Ancak gerçek şu ki, merkezileştirme ve ilgili ağ etkileri bu platformlara muazzam bir kontrol ve etki sağlıyor. İçeriğin dağıtıcısı haline gelirler ve böylece bu etkileşimden cömertçe kâr elde ederler. bu adil değil. Artık yaratıcılar, tüketiciler, platformlar veya satıcılar arasında bir sinerji değildir. Bunun yerine, satıcı her şeyi kontrol eder. Bunu her tür işletmede tekrar tekrar görüyoruz. Aracılar her zaman kontroldedir ve en büyük yararlanıcılardır. İnsanlar farkında olmadan değiştiremezsin. Farkındalıkla bile, çetin bir mücadeleyle karşılaşacaksınız. Bu sorunu Ticketmaster'da gördük, benzer bir sorunu NFT pazarında da gördük çünkü telif ücreti ödemenin kendi çıkarlarına olmadığını düşünüyorlar.
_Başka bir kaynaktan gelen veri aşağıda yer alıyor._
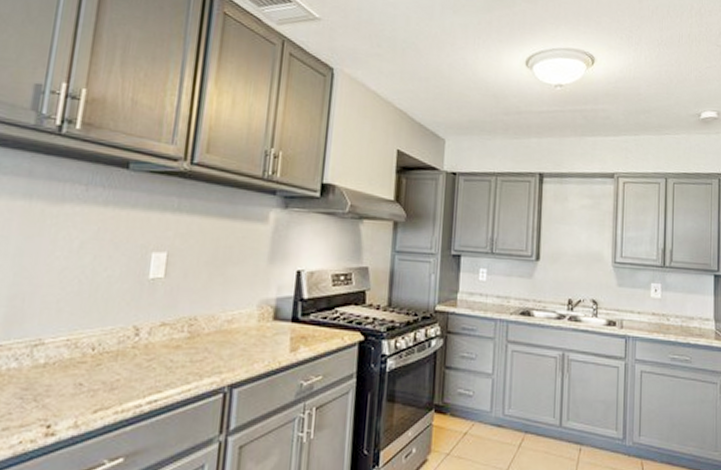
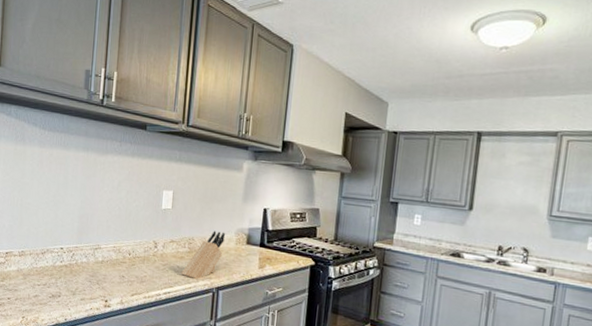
knife block: none [176,305,243,375] -> present [181,231,225,279]

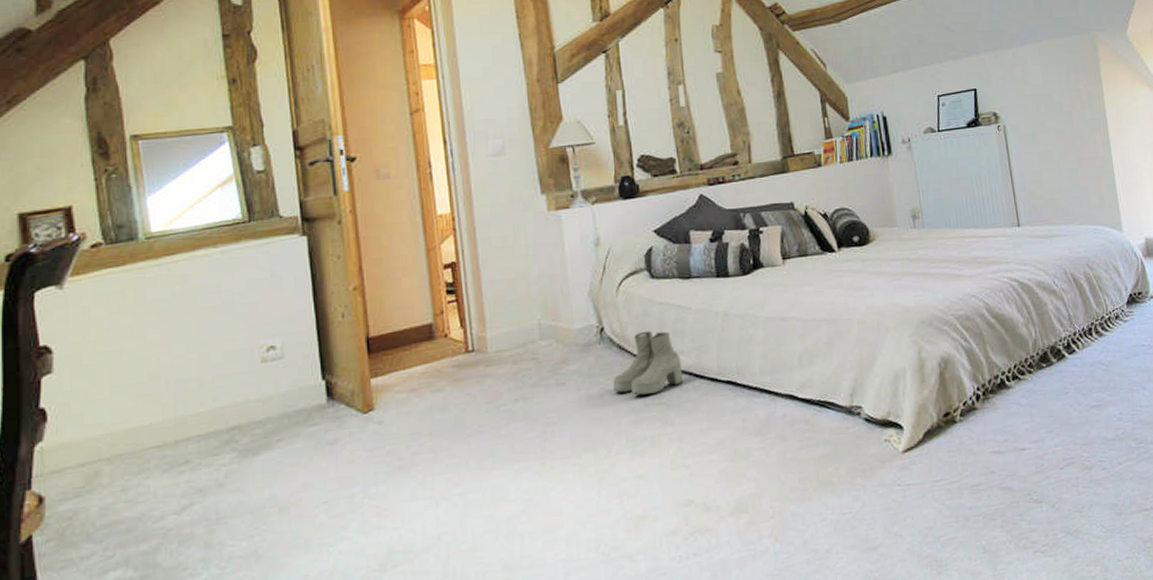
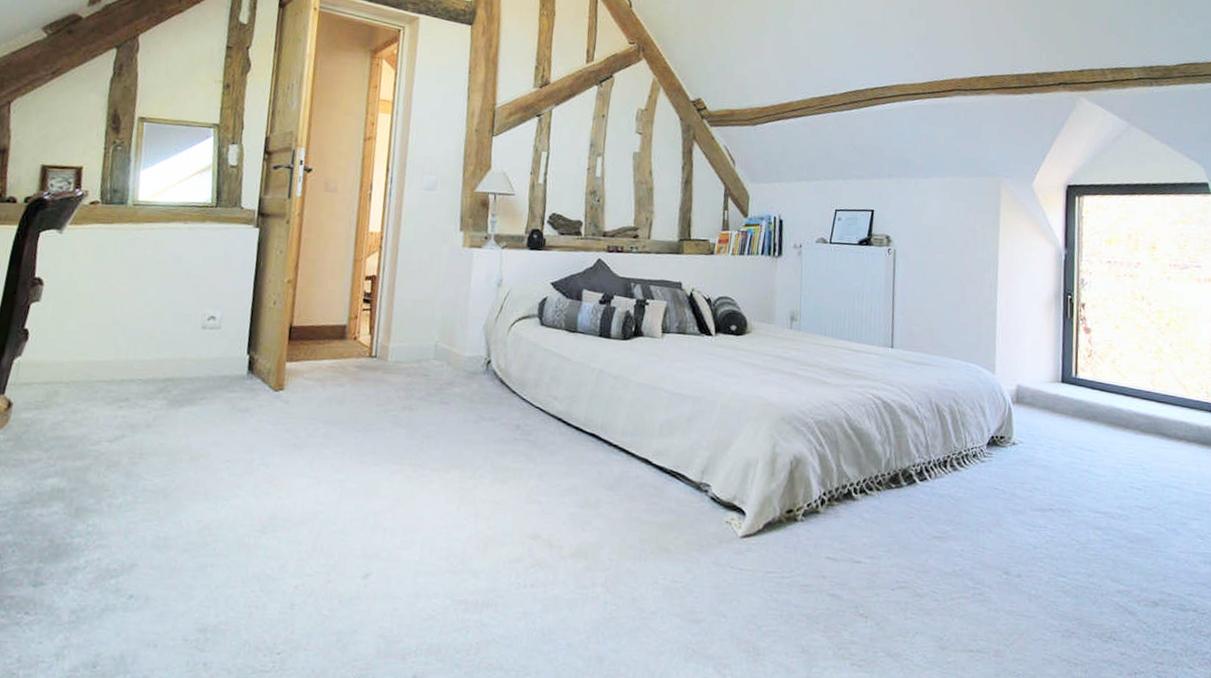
boots: present [613,330,684,396] -> none [489,371,553,430]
Sorunuza dönecek olursak, varlığımın sahibi ve kontrolü bendeyse, nasıl kullanılacağına, kimlerin kullanabileceğine karar verebilirsem ve mülkiyetin nasıl aktarılacağını veya paylaşılacağını kontrol edebilirsem, o zaman aracılara ve platformlara duyulan ihtiyacı azaltabilirim. Bu, statükoyu temelden değiştirecek ve gücü değiştirecektir. Dolayısıyla, Web3'te her şey varlıklar, mülkiyet ve mülkiyetin dağılımı etrafında döner, çünkü varlıklarınız ve mülkiyetiniz üzerindeki işlemleri akıllı sözleşme gibi bir kod parçasına taşımak istersiniz.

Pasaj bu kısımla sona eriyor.